Do the same for the mols KOH to mols of the product.
It is likely that the two values for mols product will not agree; the correct value in limiting reagent problems is ALWAYS the smaller value and the reagent responsible for that result is the limiting reagent.

Use the smaller value and convert to grams alum. g = mols x molar mass = ?

To determine the limiting reactant, we need to calculate the number of moles of each reactant first.

1. Calculate the number of moles of Aluminum (Al):
Number of moles = mass / molar mass
Number of moles of Al = 3.027 g / 27 g/mol (molar mass of Al) = 0.112 moles

2. Calculate the number of moles of KOH:
Number of moles = concentration (M) × volume (L)
Volume of KOH = 60.00 mL = 0.06000 L
Number of moles of KOH = 6 M × 0.06000 L = 0.360 moles

3. Now, we compare the moles of both reactants to determine the limiting reactant.

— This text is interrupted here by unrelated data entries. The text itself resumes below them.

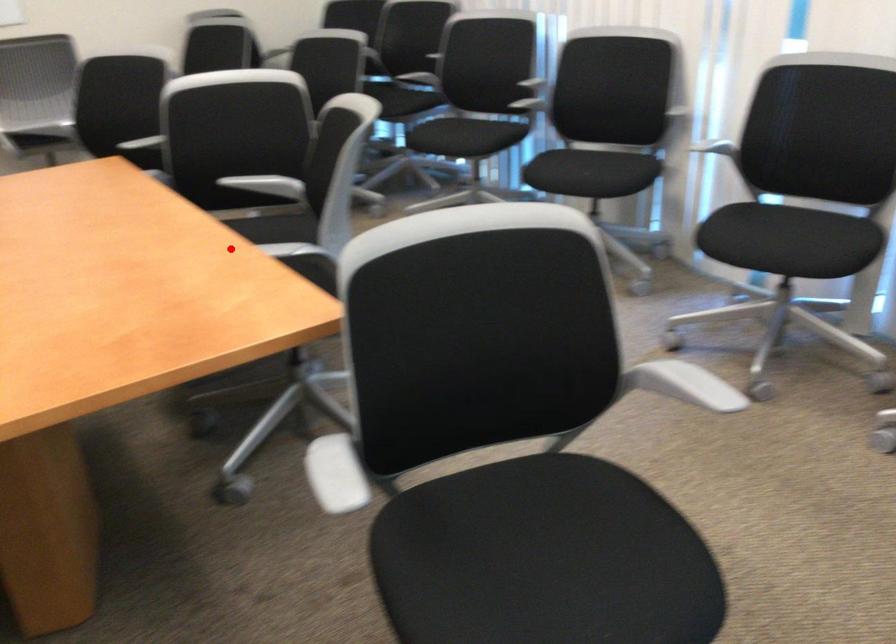
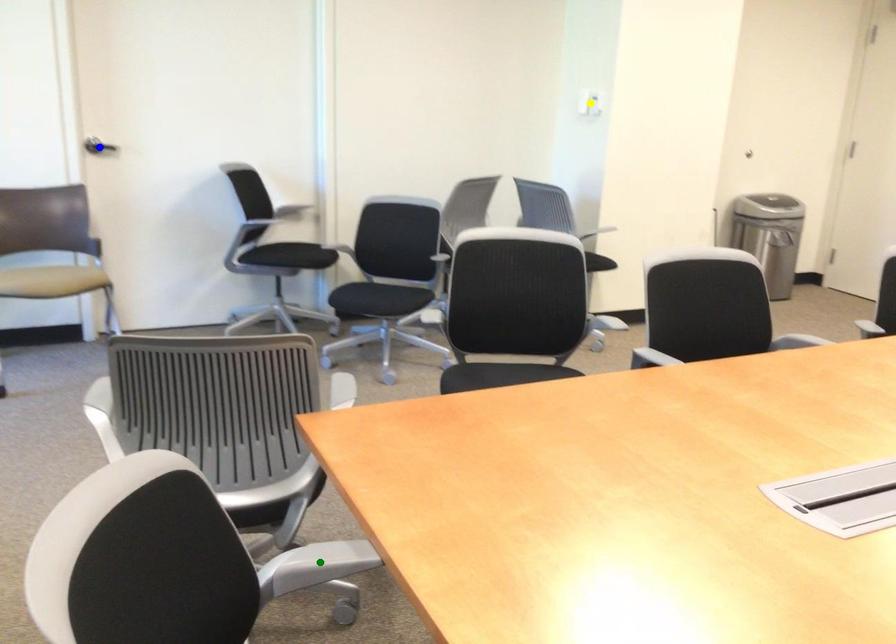
Question: I am providing you with two images of the same scene from different viewpoints. A red point is marked on the first image. You are given multiple points on the second image. Can you choose the point in image 2 that corresponds to the point in image 1?

Choices:
 (A) yellow point
 (B) blue point
 (C) green point

Answer: (C)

Since the stoichiometry of the balanced equation shows that 2 moles of Al react with 2 moles of KOH, we can divide the number of moles of each reactant by their respective coefficient (2 moles for both):
Moles of Al/2 = 0.112 moles / 2 = 0.056 moles of Al
Moles of KOH/2 = 0.360 moles / 2 = 0.180 moles of KOH

The smaller value is 0.056 moles of Al. Therefore, Aluminum (Al) is the limiting reactant.

To determine the amount of KAl(SO4)2 •12 H2O that can be produced from this reaction, we need to use the stoichiometry of the balanced equation.

4. From the balanced equation, we see that 2 moles of Al produces 2 moles of KAl(SO4)2 •12 H2O. Therefore, the moles of KAl(SO4)2 •12 H2O produced is equal to the moles of Al used.

Moles of KAl(SO4)2 •12 H2O = 0.056 moles

5. To determine the mass of KAl(SO4)2 •12 H2O, we can use the following equation:

Mass = moles × molar mass
Mass of KAl(SO4)2 •12 H2O = 0.056 moles × 474 g/mol (molar mass of KAl(SO4)2 •12 H2O)

You can calculate this final value to obtain the amount of KAl(SO4)2 •12 H2O that can be produced from the given reaction.